Epoxy, superglue and hot glue can all fill or protect things that might need protecting. If you only need a thin layer where you scratched off some mask then clear (or whatever your chosen colour) nail polish is good stuff and actually what the high end pro custom nonsense is.

Depending upon what you are doing (mod install is different to repair which is different to analysis, or if you prefer there is a reason I did not ponder oscilloscopes in the above bit).

Also the search bar in the top right of the page can restrict to thread only searches if you can remember some phrasing.

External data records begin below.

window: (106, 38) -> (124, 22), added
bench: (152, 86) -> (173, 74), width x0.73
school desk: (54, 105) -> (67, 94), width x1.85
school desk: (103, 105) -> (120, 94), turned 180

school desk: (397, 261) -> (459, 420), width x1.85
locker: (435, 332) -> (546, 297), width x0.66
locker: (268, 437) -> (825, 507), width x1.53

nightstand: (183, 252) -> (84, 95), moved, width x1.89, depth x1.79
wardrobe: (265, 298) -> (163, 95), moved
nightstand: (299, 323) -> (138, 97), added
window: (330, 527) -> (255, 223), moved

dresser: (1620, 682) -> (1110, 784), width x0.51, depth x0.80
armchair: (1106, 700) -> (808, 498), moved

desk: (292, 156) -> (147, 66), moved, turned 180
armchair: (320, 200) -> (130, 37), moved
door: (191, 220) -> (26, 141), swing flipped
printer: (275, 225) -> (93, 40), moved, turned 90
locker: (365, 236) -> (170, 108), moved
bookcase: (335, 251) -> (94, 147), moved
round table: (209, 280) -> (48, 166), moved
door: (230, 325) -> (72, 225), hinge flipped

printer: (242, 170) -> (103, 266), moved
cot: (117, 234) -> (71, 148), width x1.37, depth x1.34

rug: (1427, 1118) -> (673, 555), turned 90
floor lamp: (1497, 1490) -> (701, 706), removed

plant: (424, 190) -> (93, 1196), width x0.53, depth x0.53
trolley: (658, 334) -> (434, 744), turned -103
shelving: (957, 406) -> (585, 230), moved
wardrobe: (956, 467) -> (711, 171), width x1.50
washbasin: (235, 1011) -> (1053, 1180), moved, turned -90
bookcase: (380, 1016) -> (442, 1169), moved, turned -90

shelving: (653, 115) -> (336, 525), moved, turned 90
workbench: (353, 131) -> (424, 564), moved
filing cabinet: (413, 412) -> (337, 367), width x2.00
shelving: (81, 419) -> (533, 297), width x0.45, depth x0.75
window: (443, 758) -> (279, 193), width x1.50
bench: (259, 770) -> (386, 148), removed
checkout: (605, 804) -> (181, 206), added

I have a weird tendency to open up 120 tabs on my laptop. I know I could find alternative equipment than what was mentioned, but I want to find the exact post as now I am bothered that I lost it in my tabs.

I don't want to seem ungrateful since you took time to right all of that out, just really want to find this post as I have been searching for hours.
 
I have not been able to find any other post that mentioned “3rd world country,” could you provide other keywords?

Sure, the user stated that in his country quality "tools" could not be found so he learned to find the best tools that were available in his "country" after "trail and error" . The conversation was centered around scopes.